Make sure he takes the punishment and then address the issue with him and does he understand what he did and why it was wrong. And then take it from there.

redalex261 · 17/05/2024 10:37

You can’t assume responsibility for your child’s offences. From the limited details posted I suspect your child is old enough to have known better, has some kind of previously known learning/behavioural issue and has done something really socially unacceptable or even cruel but not criminal.

The suggestions of consequences involving doing things for others is a good one as it will encourage empathy and improve your child’s feeling of self worth - much better than just straight up penalties affecting only your child. will also make a repeat of behaviour less likely.

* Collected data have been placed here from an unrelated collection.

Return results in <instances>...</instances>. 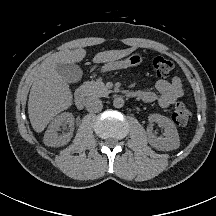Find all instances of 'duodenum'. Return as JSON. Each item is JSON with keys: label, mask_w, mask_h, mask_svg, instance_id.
Here are the masks:
<instances>
[{"label": "duodenum", "mask_w": 216, "mask_h": 216, "mask_svg": "<svg viewBox=\"0 0 216 216\" xmlns=\"http://www.w3.org/2000/svg\"><path fill=\"white\" fill-rule=\"evenodd\" d=\"M126 95L130 98L142 99L141 93L138 91H128ZM87 87L82 85L76 91V105L79 109H83L86 105Z\"/></svg>", "instance_id": "1"}]
</instances>
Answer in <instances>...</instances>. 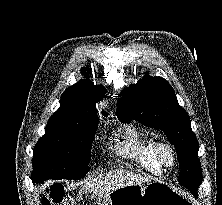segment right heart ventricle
<instances>
[{"instance_id":"right-heart-ventricle-1","label":"right heart ventricle","mask_w":222,"mask_h":205,"mask_svg":"<svg viewBox=\"0 0 222 205\" xmlns=\"http://www.w3.org/2000/svg\"><path fill=\"white\" fill-rule=\"evenodd\" d=\"M154 147L153 137L134 132L129 136L125 152L144 169L154 174H161L163 166L156 159Z\"/></svg>"}]
</instances>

So, if addressed it can be dealt with and will hopefully be a nine day wonder rather than something that colours the rest of their school life. If you feel there are people who can’t/won’t let the matter go to the extent it affects the way others may treat your child going forward you may have to consider changing schools - not to avoid dealing with the thing but to make sure your child is able to move on.

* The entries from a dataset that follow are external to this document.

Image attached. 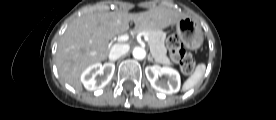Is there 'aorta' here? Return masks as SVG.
Wrapping results in <instances>:
<instances>
[{
    "label": "aorta",
    "instance_id": "762f6f07",
    "mask_svg": "<svg viewBox=\"0 0 276 120\" xmlns=\"http://www.w3.org/2000/svg\"><path fill=\"white\" fill-rule=\"evenodd\" d=\"M132 54L135 59L143 60L146 56V51L142 47H135Z\"/></svg>",
    "mask_w": 276,
    "mask_h": 120
}]
</instances>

Whatever you do please don’t beat yourself up. People who care for you will see you for who you are - as for the rest? They don’t matter.

Iloveshihtzus · 17/05/2024 10:39

OP, mind yourself. You need to put your own oxygen mask on first. Is there a support group for parents you could join? Can you access counselling? The right professional help can help you increase your internal resilience.

For today, rest; make a bullet point list of 3 practical things you need to do and tick them
off as you do them; try to get some fresh air either in your garden/patio or by going for a walk . Try to contact a person you trust to support you - if you have no one, please keep posting here for advice.

A really good support network on here is available depending on your child’s age
Parenting
Parenting teenagers
SEN support

You will get through this - try to keep communication open with your child.